O CT Vacinas é um órgão vinculado à UFMG que tem o objetivo de gerar testes diagnósticos e vacinas contra doenças infecciosas, fazendo a ligação entre o conhecimento gerado em laboratório na universidade e a iniciativa privada, que produz os kits diagnósticos para diferentes doenças.
Na reunião com o ministério, serão discutidas ações a serem adotadas pela ciência brasileira frente ao desafio do coronavírus. Mas bem antes disso a comunidade científica do país já vem dialogando sobre ações emergenciais que podem contribuir com a contenção do vírus.
A vacina também deve estar na lista da reunião, porém, como explica Flávio, é consensual entre os virologistas brasileiros que ainda não é tempo de desenvolvê-la por aqui, já que não se sabe o comportamento do coronavírus. “Para tanto, é preciso ter certeza sobre o problema. Ainda não há indícios de que o coronavírus vai se espalhar pelo mundo. É por enquanto um momento de incertezas e uma questão com muitas lacunas”, pontua. Na programação do encontro, o pesquisador espera ainda que o ministério se disponha a oferecer aportes financeiros para fomentar pesquisas sobre o coronavírus no Brasil.
No grupo de trabalho, são cerca de 25 integrantes, entre estudantes e professores. O norte da atuação é a realização de exames moleculares e sorológicos capazes de identificar o agente patológico. Um dos processos parte da análise de secreção pulmonar ou sangue, que torna possível atestar a presença do RNA do vírus no corpo. “O teste sorológico detecta anticorpos no organismo, é indicado para aplicação em massa e pode ser implementado em condições epidêmicas. O exame molecular, por outro lado, demanda uma infraestrutura laboratorial mais complicada e profissionais treinados, portanto sua aplicação é mais restrita”, explica Flávio da Fonseca. Nos dois casos, o resultado demora em torno de seis horas.
No CT Vacinas, o alicerce do procedimento parte do código genético do coronavírus, considerando a descoberta publicada por especialistas da China em janeiro.

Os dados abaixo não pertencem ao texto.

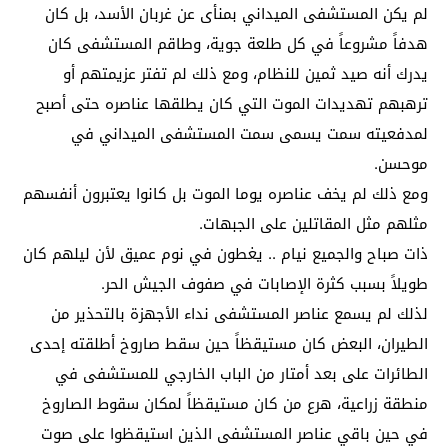
لم يكن المستشفى الميداني بمنأى عن غربان الأسد، بل كان
هدفاً مشروعاً في كل طلعة جوية، وطاقم المستشفى كان
يدرك أنه صيد ثمين للنظام، ومع ذلك لم تفتر عزيمتهم أو
ترهبهم تهديدات الموت التي كان يطلقها عناصره حتى أصبح
لمدفعيته سمت يسمى سمت المستشفى الميداني في
موحسن.
ومع ذلك لم يخف عناصره يوما الموت بل كانوا يعتبرون أنفسهم
مثلهم مثل المقاتلين على الجبهات.
ذات صباح والجميع نيام .. يغطون في نوم عميق لأن ليلهم كان
طويلاً بسبب كثرة الإصابات في صفوف الجيش الحر.
لذلك لم يسمع عناصر المستشفى نداء الأجهزة بالتحذير من
الطيران، البعض كان مستيقظاً حين سقط صاروخ أطلقته إحدى
الطائرات على بعد أمتار من الباب الخارجي للمستشفى في
منطقة زراعية، هرع من كان مستيقظاً لمكان سقوط الصاروخ
في حين باقي عناصر المستشفى الذين استيقظوا على صوت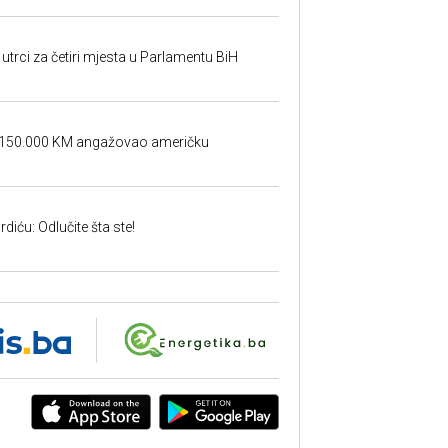
utrci za četiri mjesta u Parlamentu BiH
a 150.000 KM angažovao američku
iću: Odlučite šta ste!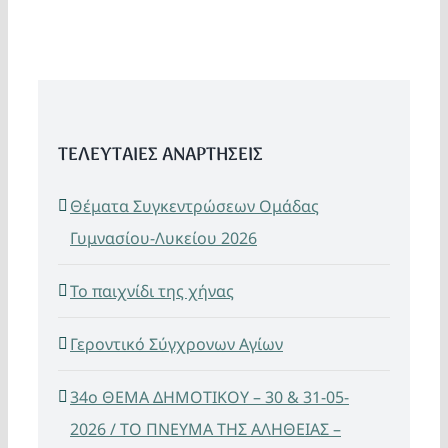
ΤΕΛΕΥΤΑΙΕΣ ΑΝΑΡΤΗΣΕΙΣ
Θέματα Συγκεντρώσεων Ομάδας
Γυμνασίου-Λυκείου 2026
Το παιχνίδι της χήνας
Γεροντικό Σύγχρονων Αγίων
34ο ΘΕΜΑ ΔΗΜΟΤΙΚΟΥ – 30 & 31-05-
2026 / ΤΟ ΠΝΕΥΜΑ ΤΗΣ ΑΛΗΘΕΙΑΣ –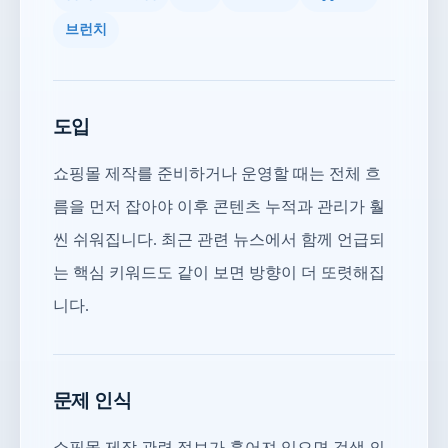
브런치
도입
쇼핑몰 제작를 준비하거나 운영할 때는 전체 흐
름을 먼저 잡아야 이후 콘텐츠 누적과 관리가 훨
씬 쉬워집니다. 최근 관련 뉴스에서 함께 언급되
는 핵심 키워드도 같이 보면 방향이 더 또렷해집
니다.
문제 인식
쇼핑몰 제작 관련 정보가 흩어져 있으면 검색 의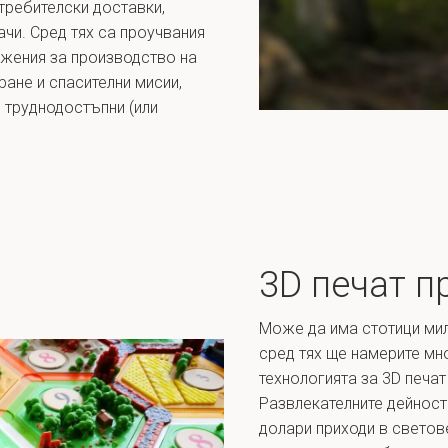
требителски доставки,
ачи. Сред тях са проучвания
ожения за производство на
ране и спасителни мисии,
и труднодостъпни (или
3D печат п
Може да има стотици мил
сред тях ще намерите мн
технологията за 3D печат
Развлекателните дейност
долари приходи в свето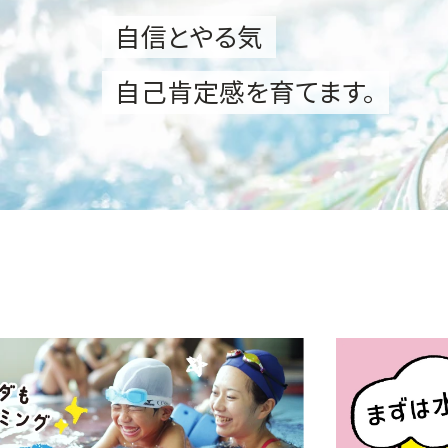
自信とやる気
自己肯定感を育てます。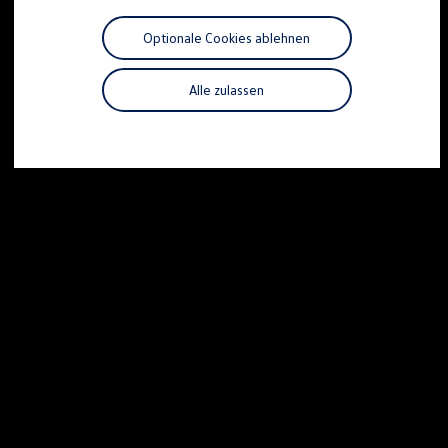
Motorenöl und Flüssigkeiten
Räder und Reifen
Optionale Cookies ablehnen
Pannen- und Unfallhilfe
Economy Service
Volkswagen Teile
Alle zulassen
Zubehör
Modellspezifisches Zubehör
Schutz und Pflege
Transport
Entertainment und Elektronik
Individualisieren
Wallbox und Ladekabel
Digitale Extras
Dienste für Ihr Modell finden
Volkswagen Apps, Login und Shop
Handy und Fahrzeug verbinden
Updates für Software, Karten und Radio
Über Ihr Auto
Vorgängermodelle
Kundeninformationen
Volkswagen Kundenbetreuung
Warn- und Kontrollleuchten
Assistenzsysteme
Digitale Betriebsanleitung
Live Beratung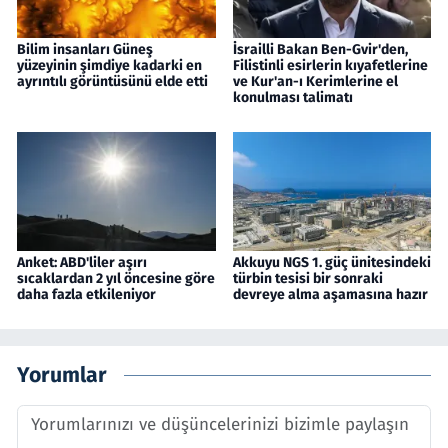
Bilim insanları Güneş
İsrailli Bakan Ben-Gvir'den,
yüzeyinin şimdiye kadarki en
Filistinli esirlerin kıyafetlerine
ayrıntılı görüntüsünü elde etti
ve Kur'an-ı Kerimlerine el
konulması talimatı
Anket: ABD'liler aşırı
Akkuyu NGS 1. güç ünitesindeki
sıcaklardan 2 yıl öncesine göre
türbin tesisi bir sonraki
daha fazla etkileniyor
devreye alma aşamasına hazır
Yorumlar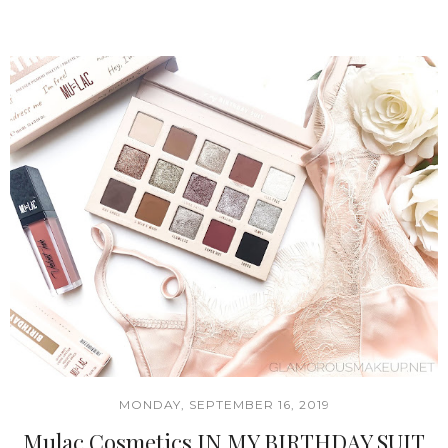
MONDAY, SEPTEMBER 16, 2019
Mulac Cosmetics IN MY BIRTHDAY SUIT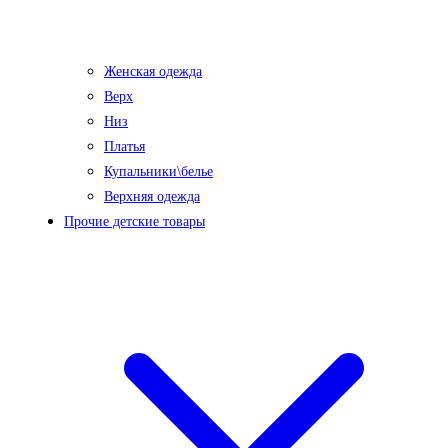
Женская одежда
Верх
Низ
Платья
Купальники\белье
Верхняя одежда
Прочие детские товары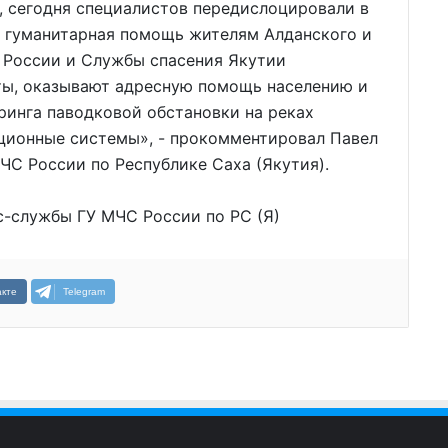
 сегодня специалистов передислоцировали в
а гуманитарная помощь жителям Алданского и
 России и Службы спасения Якутии
ты, оказывают адресную помощь населению и
ринга паводковой обстановки на реках
ционные системы», - прокомментировал Павел
ЧС России по Республике Саха (Якутия).
с-службы ГУ МЧС России по РС (Я)
кте
Telegram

O instituto está fabricando em laboratório frações do vírus, o que é fundamental para a eficácia dos exames para seu reconhecimento no organismo.
Em algumas partes do mundo, empresas e universidades enfrentam o correr do relógio para conceber uma vacina contra o coronavírus. É o que acontece nos Estados Unidos, na Europa e na China. Entretanto, ainda que esse processo não seja tão demorado, seria preciso ao menos um ano para disponibilizar a vacina, uma vez que testes em humanos têm regras rígidas e precisam passar por diversas etapas.

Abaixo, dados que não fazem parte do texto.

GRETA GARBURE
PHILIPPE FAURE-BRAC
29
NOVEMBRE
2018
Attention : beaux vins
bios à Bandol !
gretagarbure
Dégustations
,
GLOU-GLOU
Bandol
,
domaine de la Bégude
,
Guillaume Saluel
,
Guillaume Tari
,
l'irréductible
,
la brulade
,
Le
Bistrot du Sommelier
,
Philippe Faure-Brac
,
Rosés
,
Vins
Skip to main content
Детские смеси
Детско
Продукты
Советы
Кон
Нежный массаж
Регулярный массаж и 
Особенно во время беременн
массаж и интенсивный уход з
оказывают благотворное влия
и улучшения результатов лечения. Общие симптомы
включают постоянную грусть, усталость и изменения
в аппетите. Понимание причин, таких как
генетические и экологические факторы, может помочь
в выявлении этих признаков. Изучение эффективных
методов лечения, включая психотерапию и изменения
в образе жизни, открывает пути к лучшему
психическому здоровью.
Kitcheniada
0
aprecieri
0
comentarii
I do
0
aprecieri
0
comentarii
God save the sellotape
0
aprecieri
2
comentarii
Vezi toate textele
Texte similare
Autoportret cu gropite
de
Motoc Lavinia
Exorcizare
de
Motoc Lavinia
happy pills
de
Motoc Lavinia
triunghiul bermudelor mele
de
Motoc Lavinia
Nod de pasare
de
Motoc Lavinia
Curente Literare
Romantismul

Entidades como as farmacêuticas norte-americanas Moderna Therapeutics e Inovio Pharmaceuticals e a Universidade de Queensland, na Austrália, já contam com um investimento de US$ 11 milhões recebido da Coalizão para Inovações para a Preparação contra Epidemias (Cepi), órgão internacional de suporte a pesquisas. A vacina seria um fator fundamental para impedir a proliferação da doença – em muitos casos, pode levar dez anos para ser elaborada.

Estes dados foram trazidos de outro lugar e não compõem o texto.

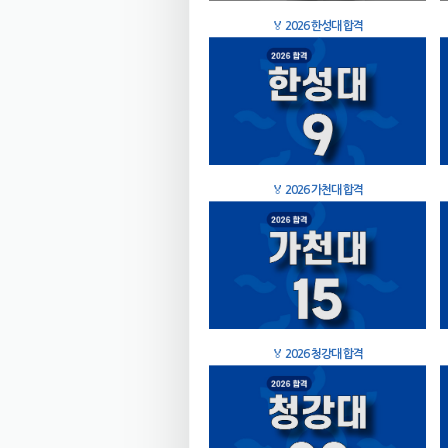
🏅
2026 한성대 합격
🏅
2026 가천대 합격
🏅
2026 청강대 합격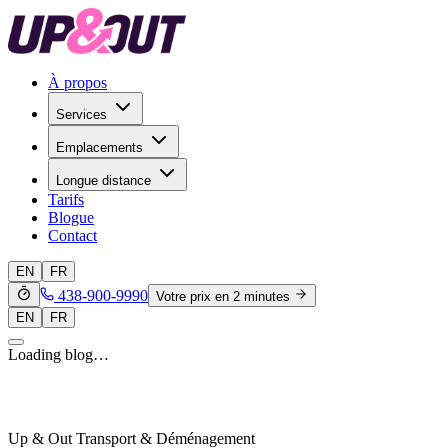
À propos
Services
Emplacements
Longue distance
Tarifs
Blogue
Contact
EN
FR
438-900-9990
Votre prix en 2 minutes
EN
FR
Loading blog…
Up & Out Transport & Déménagement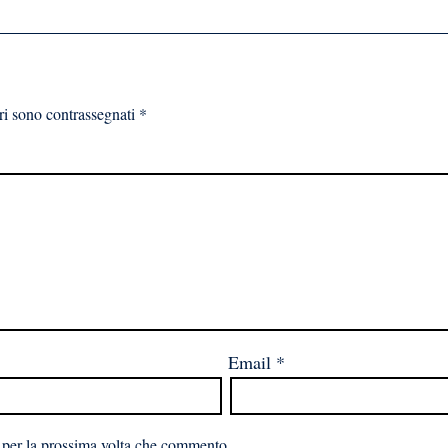
ri sono contrassegnati
*
Email
*
 per la prossima volta che commento.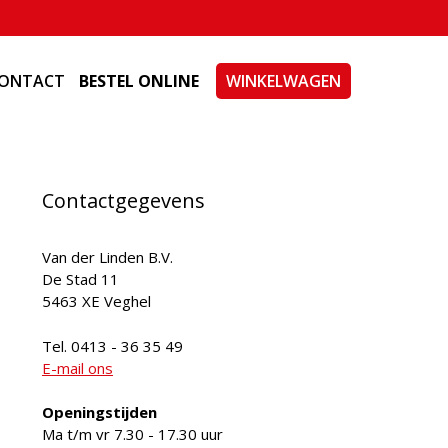
ONTACT
BESTEL ONLINE
WINKELWAGEN
Contactgegevens
Van der Linden B.V.
De Stad 11
5463 XE Veghel
Tel. 0413 - 36 35 49
E-mail ons
Openingstijden
Ma t/m vr 7.30 - 17.30 uur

A vacina contra o ebola, por exemplo, chegou a testes em dois anos. No caso da Síndrome Respiratória Aguda Grave (SARS), outra cepa do coronavírus que atingiu a China entre 2002 e 2003, a vacina foi criada em 20 meses em um processo acelerado, mas quando ficou disponível para testes em pessoas, o problema havia sido superado.
Esse é um momento inicial, e a postura sobre como agir daqui para frente depende dos rumos futuros do coronavírus pelo mundo. “Ainda não sabemos se o problema vai se tornar uma pandemia ou não. Definimos esse sistema de diagnóstico porque o importante é estar preparado caso o vírus chegue ao Brasil”, diz o pesquisador.
“Já vivi problemas como esses em relação a outros tipos de coronavírus, e tenho uma percepção pragmática. Não se transformaram em pandemias e a minha impressão sobre o novo coronavírus é que caminha pelo mesmo tipo de desfecho. Acho que é uma infecção que será contida e com o tempo desaparecerá”, finaliza Flávio da Fonseca.